Our pal was resolute. She said she saw no reason not to take advantage of free lunches (a $2.00 donation was suggested, but not required) and numerous other perks available at or through the Senior Center. “After all,” she said, “I’m now officially a senior, and I deserve what I can get.”

Our friend was right. We’re not regulars at senior centers, but we have learned not to hold back when playing the age card or other special cards we hold will produce a winner. Discounts and freebies are all around us, and there’s no reason not to take advantage of them.

Although chains often aren’t the finest eateries, we many years ago became fond of several menu items and the atmosphere in Applebee’s restaurants. Last year, I was amazed to hear an elderly lady at an adjacent table ask for the senior discount. The waitress said, “Sure,” and knocked 10 percent off the tab. Applebee’s had provided a 10 percent senior discount for all the years we’d eaten there, but they never advertised it. You had to ask for it. Now that we’re in the know, I ask every time.

Lowe’s offers a 10 percent discount on Memorial Day and Veteran's Day to all veterans, and at all times to active service people. Home Depot matches the perk. But, again, vets must request the discount and they may have to show some evidence of their service. We’re remodeling our home and improving the landscaping. We’ve saved hundreds of dollars with those discounts.

If a little junk food is in order, Wendy’s is one place to get it. You can go there and pay the regular prices, which most do, or, at least here in Michigan, you can first visit a web site ( and get coupons that will cut your burger tab in half. And, if you’re a senior and ask for it, you can get a drink for pennies and get a free refill as often as you go back.

If you have a personal hang up about asking for a discount, try a little humor to put yourself at ease. My favorite tactic is: “I know you find it hard to believe I’m a senior. But I am. Do you have a senior discount?” That almost always brings on a smile, and occasionally nets a discount I wasn’t expecting. The world can use more smiles, and we can use more discounts.

It pays to be alert and do a little detective work. My local newspaper published a story on utility costs. Buried near the end was a brief description of a Senior Citizen Electric Credit of $3.00 per month if the household head is over age 65. I checked out the company’s web page and learned to my surprise that no income levels were involved, and I was eligible. It took 10 minutes to make a phone call and sign up.
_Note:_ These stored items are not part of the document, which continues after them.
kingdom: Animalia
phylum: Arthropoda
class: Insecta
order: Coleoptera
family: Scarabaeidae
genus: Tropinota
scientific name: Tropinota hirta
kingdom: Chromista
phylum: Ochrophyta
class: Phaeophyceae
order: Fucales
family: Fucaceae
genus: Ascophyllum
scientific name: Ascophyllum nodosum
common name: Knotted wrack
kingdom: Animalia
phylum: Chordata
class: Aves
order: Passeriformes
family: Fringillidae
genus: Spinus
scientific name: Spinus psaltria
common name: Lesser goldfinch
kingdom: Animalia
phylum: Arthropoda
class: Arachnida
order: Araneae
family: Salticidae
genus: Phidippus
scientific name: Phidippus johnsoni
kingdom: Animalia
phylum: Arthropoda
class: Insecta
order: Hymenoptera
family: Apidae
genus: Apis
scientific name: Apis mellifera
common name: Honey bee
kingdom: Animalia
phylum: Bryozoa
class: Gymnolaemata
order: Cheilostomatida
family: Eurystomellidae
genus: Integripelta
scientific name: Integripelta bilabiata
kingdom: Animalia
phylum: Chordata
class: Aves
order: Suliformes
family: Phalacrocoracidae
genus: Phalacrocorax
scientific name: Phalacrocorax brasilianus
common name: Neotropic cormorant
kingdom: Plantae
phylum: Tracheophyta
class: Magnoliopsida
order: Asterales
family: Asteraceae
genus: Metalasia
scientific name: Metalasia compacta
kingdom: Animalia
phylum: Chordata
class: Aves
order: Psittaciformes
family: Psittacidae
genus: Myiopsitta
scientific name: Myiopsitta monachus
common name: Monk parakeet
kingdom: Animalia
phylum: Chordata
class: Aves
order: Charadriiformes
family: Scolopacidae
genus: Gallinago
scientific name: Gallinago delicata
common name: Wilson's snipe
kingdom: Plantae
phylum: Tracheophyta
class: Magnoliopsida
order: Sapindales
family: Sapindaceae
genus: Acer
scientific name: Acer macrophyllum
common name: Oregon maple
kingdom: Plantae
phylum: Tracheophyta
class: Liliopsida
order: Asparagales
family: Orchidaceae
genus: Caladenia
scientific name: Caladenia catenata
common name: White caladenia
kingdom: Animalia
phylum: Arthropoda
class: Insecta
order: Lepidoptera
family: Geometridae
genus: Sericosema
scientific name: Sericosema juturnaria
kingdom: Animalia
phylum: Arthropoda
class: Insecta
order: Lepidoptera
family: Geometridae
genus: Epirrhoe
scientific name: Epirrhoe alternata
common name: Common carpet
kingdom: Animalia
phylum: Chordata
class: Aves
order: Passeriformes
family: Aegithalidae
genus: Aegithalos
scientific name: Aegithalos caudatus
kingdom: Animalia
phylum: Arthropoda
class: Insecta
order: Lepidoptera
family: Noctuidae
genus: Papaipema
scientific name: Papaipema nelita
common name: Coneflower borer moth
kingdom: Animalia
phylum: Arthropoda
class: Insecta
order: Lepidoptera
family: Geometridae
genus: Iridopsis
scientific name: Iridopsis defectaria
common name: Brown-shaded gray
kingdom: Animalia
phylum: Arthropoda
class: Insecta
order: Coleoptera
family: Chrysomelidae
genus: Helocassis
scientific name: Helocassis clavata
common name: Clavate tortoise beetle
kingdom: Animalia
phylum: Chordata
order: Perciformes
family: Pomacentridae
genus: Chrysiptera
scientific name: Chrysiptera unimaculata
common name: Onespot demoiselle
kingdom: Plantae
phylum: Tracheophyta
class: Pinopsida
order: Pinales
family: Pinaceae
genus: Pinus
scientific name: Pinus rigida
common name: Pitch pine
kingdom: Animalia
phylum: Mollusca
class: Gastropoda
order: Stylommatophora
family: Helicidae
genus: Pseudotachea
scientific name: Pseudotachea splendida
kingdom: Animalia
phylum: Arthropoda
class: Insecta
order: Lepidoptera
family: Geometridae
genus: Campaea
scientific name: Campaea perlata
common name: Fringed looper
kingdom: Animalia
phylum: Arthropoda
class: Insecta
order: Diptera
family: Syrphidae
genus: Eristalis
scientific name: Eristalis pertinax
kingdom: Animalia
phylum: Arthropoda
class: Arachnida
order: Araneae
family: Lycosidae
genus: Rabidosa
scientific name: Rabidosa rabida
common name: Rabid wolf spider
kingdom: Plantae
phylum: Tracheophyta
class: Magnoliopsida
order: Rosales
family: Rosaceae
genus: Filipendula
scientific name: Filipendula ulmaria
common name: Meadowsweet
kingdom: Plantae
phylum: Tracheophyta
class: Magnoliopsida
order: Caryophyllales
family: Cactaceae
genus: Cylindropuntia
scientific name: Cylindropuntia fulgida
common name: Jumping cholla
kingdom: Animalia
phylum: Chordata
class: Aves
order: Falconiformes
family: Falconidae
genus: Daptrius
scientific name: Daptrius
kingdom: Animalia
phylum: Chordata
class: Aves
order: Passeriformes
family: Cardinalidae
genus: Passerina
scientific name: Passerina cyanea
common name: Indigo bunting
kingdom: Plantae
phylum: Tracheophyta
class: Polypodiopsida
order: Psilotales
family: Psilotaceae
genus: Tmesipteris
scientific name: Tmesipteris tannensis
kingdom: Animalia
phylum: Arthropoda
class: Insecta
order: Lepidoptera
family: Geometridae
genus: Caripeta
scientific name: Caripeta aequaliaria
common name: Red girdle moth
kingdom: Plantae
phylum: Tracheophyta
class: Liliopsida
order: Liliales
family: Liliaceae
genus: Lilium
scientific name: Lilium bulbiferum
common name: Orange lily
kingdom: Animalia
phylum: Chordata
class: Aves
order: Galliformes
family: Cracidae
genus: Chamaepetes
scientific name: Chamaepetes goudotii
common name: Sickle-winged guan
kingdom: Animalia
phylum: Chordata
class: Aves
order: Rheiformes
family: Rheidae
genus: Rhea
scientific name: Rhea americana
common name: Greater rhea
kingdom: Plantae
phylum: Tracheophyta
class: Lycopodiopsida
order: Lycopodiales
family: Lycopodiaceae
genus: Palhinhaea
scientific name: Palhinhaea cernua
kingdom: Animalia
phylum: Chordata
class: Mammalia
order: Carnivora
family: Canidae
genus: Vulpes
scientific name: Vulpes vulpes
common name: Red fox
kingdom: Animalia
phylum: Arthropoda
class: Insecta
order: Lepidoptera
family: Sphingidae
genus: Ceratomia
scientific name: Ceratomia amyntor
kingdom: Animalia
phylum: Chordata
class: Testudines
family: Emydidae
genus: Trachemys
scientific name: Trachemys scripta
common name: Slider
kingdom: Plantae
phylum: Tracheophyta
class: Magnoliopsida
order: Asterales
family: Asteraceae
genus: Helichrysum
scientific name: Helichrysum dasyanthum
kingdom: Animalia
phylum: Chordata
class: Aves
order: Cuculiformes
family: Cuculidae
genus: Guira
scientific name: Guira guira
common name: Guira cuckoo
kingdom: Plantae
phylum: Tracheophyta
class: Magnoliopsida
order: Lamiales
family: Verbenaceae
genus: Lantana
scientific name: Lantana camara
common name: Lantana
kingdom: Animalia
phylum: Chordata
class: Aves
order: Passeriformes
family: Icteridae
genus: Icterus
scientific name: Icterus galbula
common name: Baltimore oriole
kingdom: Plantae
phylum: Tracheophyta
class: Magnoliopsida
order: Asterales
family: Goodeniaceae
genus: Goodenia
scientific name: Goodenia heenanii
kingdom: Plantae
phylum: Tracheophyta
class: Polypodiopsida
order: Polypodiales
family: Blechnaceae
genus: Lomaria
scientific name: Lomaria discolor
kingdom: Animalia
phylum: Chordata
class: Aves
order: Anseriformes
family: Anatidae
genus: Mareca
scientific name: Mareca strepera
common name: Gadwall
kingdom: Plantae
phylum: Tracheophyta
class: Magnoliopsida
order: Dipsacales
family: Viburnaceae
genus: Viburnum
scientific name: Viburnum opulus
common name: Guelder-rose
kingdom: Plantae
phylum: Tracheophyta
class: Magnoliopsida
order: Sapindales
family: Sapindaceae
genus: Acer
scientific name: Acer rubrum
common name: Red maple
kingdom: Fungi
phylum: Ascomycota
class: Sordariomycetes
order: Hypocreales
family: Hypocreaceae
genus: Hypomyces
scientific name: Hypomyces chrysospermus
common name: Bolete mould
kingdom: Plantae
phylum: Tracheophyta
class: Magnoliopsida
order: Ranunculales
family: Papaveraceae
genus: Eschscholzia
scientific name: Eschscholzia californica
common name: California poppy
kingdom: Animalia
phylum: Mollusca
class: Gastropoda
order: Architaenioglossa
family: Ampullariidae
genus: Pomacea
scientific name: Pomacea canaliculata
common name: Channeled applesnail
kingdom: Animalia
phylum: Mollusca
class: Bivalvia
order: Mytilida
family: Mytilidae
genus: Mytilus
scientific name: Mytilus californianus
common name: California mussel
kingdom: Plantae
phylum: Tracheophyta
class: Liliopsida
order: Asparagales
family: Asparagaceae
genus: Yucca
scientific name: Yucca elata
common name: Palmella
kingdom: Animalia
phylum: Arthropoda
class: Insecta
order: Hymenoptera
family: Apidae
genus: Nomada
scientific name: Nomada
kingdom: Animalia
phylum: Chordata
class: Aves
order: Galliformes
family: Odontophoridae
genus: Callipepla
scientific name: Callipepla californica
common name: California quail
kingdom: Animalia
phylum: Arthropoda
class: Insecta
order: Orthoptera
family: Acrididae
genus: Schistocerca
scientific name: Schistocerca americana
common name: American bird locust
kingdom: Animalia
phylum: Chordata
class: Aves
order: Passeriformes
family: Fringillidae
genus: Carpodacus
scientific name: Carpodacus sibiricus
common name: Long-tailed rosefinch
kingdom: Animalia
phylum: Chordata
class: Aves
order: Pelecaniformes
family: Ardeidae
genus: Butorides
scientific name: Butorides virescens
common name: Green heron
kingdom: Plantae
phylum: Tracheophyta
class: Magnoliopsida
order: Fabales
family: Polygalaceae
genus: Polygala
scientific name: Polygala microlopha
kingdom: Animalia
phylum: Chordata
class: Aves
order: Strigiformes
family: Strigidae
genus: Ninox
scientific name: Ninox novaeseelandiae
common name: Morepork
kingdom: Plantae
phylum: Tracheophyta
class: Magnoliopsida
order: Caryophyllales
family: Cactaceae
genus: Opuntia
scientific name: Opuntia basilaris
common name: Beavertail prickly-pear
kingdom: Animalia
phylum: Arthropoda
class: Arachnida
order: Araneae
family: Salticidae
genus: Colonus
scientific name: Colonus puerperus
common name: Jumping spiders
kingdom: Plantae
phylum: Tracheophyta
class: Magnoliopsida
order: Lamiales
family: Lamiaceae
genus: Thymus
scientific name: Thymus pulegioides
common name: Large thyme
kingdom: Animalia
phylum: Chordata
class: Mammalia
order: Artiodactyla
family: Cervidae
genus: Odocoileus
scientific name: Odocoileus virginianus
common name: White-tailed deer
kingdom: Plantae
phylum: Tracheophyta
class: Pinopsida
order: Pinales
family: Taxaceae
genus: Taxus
The bad news is I missed $63 in credits that could have been mine had I been on the ball and checked out utility perks when we moved here. However, figuring we will gain $36 over the next year, I took Sandy to lunch in celebration—at Applebees using a senior discount, of course.

“Ask and it shall be given you. Seek and ye shall find.”

Good biblical advice. And on a more secular note, when you’re dealt a handful of aces—play them!